Return the data below exactly, but only from the line containing "M193 141 218 144 216 167 190 164Z" through the line containing "M310 257 346 271 337 295 301 282Z", with both of those lines included.

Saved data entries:
-=-=-=-=-
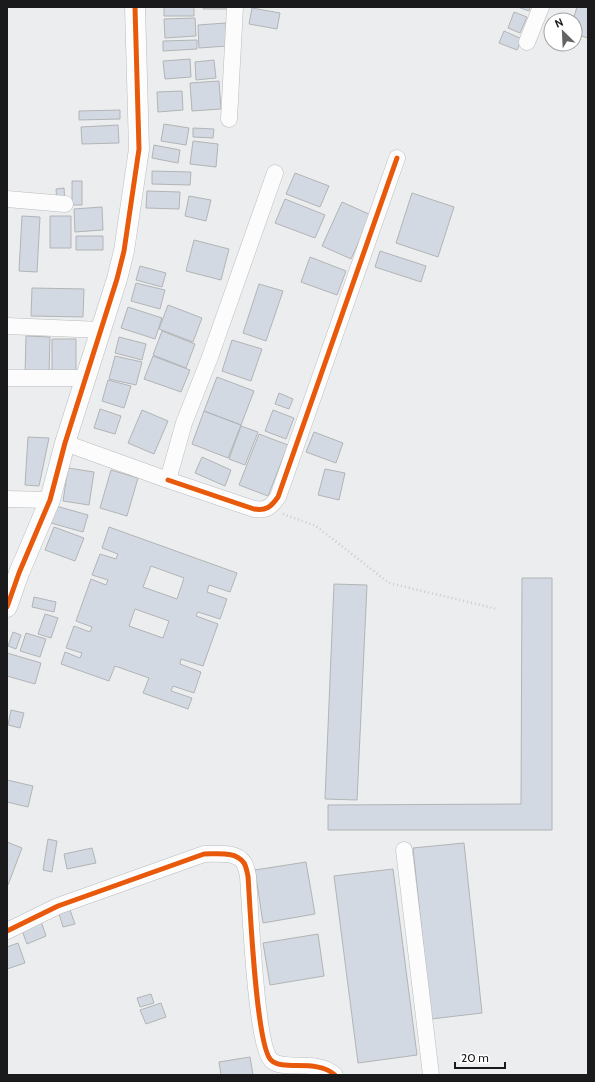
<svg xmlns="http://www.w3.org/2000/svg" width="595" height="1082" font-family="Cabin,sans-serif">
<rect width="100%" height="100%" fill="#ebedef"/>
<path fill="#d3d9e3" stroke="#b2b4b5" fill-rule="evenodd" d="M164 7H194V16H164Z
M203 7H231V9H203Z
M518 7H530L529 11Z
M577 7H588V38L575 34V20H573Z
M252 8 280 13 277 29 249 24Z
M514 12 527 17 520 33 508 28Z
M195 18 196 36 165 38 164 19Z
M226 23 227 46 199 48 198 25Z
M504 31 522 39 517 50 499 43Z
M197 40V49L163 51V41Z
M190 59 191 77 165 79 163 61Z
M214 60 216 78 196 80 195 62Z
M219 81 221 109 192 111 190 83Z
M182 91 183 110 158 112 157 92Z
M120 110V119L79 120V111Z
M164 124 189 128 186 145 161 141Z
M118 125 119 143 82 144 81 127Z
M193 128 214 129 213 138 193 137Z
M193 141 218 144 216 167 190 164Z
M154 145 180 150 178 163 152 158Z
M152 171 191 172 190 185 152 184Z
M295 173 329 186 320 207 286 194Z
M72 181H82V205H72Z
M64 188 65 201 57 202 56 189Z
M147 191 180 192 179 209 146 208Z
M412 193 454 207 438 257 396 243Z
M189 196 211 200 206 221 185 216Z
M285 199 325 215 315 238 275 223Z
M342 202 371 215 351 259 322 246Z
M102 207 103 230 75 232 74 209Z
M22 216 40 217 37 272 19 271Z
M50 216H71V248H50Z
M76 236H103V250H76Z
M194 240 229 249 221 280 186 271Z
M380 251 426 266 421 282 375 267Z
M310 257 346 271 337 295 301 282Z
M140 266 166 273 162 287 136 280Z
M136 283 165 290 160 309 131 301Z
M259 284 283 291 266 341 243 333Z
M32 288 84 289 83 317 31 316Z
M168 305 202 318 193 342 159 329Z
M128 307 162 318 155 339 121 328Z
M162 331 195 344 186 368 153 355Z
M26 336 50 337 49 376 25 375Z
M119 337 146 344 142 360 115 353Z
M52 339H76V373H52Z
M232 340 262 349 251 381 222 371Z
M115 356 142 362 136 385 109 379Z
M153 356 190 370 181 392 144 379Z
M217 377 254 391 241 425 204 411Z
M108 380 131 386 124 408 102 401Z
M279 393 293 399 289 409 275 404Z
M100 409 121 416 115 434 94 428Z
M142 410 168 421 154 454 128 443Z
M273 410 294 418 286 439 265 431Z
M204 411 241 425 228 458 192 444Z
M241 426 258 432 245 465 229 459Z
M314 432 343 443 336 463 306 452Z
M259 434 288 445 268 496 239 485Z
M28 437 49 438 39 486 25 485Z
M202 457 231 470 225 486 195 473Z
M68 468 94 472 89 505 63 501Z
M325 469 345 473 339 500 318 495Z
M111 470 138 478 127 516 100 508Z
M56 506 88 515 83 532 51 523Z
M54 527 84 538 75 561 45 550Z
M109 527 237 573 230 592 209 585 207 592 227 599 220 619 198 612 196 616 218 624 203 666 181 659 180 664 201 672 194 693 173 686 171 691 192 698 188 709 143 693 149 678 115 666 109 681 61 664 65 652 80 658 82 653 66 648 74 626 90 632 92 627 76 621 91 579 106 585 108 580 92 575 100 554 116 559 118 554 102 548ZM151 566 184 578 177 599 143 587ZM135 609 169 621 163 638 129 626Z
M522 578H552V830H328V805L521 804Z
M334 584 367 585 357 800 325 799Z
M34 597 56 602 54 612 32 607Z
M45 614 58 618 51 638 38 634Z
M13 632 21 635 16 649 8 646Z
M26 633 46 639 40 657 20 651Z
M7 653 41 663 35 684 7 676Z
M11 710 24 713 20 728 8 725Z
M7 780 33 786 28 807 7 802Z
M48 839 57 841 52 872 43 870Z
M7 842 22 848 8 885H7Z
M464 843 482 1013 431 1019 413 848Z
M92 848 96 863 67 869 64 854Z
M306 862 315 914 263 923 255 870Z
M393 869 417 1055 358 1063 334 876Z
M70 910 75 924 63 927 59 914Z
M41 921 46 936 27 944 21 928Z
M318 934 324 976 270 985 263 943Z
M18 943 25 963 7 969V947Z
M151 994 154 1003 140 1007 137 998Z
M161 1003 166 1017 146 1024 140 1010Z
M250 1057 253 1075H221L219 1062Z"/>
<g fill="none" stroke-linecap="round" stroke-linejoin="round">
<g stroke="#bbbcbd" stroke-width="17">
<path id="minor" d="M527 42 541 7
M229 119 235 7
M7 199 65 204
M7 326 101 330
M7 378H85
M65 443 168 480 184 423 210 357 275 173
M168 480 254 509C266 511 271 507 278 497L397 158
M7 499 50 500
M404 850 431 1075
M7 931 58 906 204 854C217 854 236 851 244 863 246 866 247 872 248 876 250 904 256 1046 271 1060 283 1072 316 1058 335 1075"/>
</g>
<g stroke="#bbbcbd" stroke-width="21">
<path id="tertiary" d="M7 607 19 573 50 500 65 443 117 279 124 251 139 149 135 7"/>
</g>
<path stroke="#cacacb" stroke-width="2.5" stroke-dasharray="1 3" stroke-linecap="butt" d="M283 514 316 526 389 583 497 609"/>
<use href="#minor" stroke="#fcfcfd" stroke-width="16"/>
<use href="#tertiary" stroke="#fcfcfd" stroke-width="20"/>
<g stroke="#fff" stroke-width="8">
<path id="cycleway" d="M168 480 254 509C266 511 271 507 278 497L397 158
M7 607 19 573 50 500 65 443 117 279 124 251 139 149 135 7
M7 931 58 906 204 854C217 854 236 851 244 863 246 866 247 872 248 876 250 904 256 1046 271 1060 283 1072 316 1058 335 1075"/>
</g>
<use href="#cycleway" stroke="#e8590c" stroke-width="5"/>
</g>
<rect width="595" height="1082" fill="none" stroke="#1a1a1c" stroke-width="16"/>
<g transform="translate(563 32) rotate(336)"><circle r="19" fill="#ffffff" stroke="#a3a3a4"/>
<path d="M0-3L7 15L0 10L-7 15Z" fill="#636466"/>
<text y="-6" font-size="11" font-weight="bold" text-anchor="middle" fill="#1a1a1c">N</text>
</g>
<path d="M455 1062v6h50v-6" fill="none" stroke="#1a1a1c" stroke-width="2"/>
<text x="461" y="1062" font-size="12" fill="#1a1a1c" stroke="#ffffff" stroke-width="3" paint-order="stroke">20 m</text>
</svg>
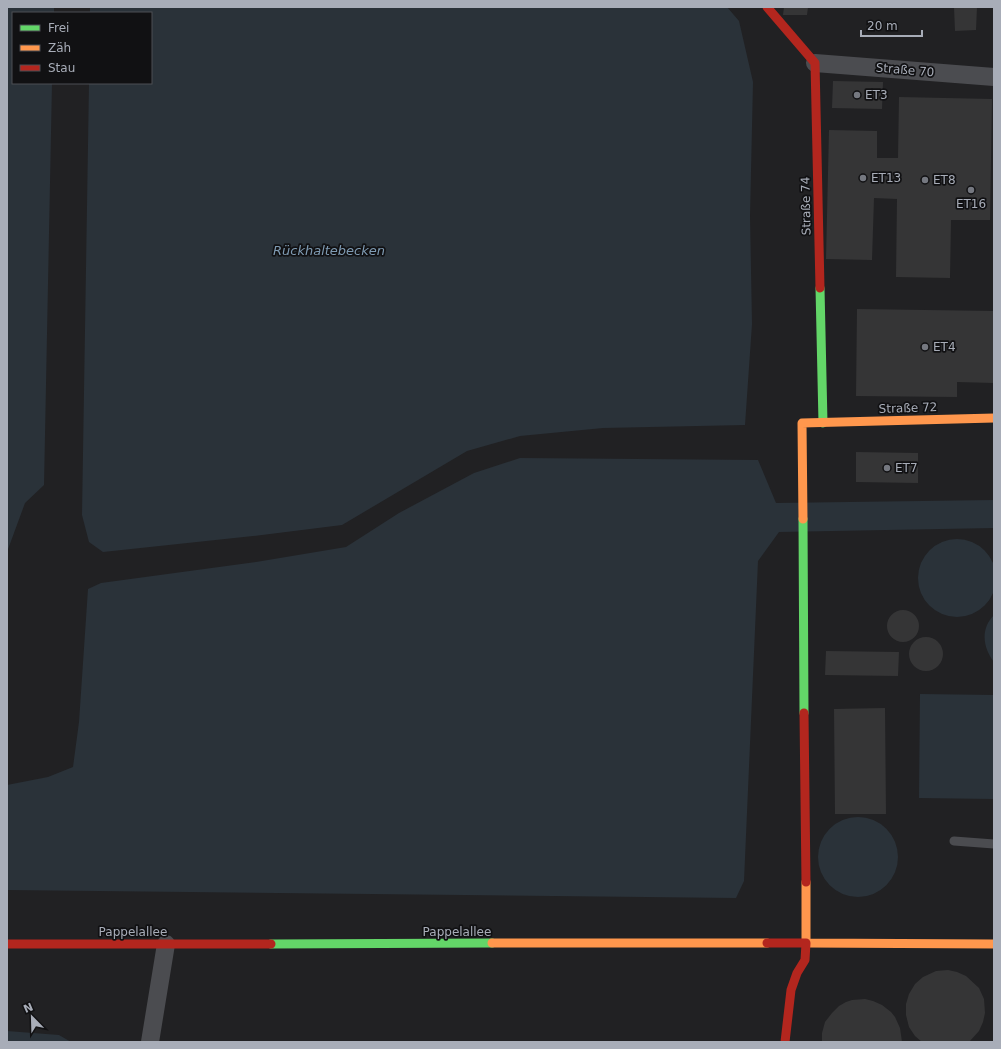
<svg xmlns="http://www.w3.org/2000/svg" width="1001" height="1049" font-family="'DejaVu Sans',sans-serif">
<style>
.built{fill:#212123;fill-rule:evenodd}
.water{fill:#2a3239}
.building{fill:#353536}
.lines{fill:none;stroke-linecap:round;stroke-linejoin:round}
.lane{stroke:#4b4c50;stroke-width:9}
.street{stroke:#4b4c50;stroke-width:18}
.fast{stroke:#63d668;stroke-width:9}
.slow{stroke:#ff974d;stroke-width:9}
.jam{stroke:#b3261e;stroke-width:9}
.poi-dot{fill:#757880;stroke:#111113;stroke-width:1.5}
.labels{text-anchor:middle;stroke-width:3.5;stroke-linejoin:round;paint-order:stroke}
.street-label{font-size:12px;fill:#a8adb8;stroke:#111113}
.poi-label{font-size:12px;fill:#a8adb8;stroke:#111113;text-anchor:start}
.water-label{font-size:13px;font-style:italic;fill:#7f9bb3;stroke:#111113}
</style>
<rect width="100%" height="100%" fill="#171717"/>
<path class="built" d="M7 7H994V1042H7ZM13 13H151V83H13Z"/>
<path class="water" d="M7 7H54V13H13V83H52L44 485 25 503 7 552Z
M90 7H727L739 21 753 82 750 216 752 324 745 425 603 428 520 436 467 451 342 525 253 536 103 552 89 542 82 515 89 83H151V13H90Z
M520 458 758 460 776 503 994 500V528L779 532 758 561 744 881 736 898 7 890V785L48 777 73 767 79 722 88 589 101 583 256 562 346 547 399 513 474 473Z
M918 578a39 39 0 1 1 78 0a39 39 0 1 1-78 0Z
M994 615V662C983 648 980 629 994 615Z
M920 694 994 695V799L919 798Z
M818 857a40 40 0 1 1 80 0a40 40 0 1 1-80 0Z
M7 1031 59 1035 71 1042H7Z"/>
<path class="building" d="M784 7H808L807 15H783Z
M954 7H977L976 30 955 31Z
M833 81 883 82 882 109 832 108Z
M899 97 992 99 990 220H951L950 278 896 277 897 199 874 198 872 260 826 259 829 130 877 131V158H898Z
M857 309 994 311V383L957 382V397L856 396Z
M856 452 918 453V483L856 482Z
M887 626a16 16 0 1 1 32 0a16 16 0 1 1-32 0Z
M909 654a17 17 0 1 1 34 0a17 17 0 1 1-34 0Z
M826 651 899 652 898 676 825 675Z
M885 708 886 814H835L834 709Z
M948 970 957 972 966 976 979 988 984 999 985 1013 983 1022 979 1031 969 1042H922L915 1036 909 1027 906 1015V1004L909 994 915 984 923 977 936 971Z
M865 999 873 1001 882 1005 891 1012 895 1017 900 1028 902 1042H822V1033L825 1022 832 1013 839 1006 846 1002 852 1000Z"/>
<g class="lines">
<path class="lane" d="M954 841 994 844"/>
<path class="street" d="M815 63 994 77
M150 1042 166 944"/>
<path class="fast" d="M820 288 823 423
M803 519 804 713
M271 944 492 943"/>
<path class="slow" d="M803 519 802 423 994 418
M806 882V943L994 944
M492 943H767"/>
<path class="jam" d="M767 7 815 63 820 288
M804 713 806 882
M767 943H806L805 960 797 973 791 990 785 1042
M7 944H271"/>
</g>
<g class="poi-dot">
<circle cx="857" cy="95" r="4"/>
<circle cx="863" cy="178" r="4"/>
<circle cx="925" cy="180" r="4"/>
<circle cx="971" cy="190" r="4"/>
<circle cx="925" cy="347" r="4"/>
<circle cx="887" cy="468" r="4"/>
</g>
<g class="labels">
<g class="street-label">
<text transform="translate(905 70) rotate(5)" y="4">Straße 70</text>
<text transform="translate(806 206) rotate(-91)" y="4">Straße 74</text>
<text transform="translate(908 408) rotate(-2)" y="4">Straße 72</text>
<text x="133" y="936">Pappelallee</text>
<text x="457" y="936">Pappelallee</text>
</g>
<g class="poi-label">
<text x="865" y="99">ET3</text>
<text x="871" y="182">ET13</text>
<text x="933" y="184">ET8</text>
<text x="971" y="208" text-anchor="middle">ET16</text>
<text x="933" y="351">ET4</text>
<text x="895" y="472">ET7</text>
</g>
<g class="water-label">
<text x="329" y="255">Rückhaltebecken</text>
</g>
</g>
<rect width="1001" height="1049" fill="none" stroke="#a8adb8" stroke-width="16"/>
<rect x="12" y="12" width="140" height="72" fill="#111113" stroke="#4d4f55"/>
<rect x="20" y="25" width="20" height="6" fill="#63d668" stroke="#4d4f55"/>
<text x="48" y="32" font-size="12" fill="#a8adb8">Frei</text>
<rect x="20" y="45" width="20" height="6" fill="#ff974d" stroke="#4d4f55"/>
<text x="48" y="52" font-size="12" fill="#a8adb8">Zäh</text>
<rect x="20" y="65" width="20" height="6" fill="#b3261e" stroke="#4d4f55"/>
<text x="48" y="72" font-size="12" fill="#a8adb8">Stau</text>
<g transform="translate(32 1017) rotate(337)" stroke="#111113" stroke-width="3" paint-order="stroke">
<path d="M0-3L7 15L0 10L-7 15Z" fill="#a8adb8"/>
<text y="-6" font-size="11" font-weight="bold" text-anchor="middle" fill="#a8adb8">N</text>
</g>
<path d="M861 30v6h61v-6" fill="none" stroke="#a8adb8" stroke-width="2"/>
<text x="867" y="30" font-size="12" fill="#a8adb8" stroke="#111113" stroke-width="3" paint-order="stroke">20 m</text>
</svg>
-=-=-=-=-
Exercise solution:
M193 141 218 144 216 167 190 164Z
M154 145 180 150 178 163 152 158Z
M152 171 191 172 190 185 152 184Z
M295 173 329 186 320 207 286 194Z
M72 181H82V205H72Z
M64 188 65 201 57 202 56 189Z
M147 191 180 192 179 209 146 208Z
M412 193 454 207 438 257 396 243Z
M189 196 211 200 206 221 185 216Z
M285 199 325 215 315 238 275 223Z
M342 202 371 215 351 259 322 246Z
M102 207 103 230 75 232 74 209Z
M22 216 40 217 37 272 19 271Z
M50 216H71V248H50Z
M76 236H103V250H76Z
M194 240 229 249 221 280 186 271Z
M380 251 426 266 421 282 375 267Z
M310 257 346 271 337 295 301 282Z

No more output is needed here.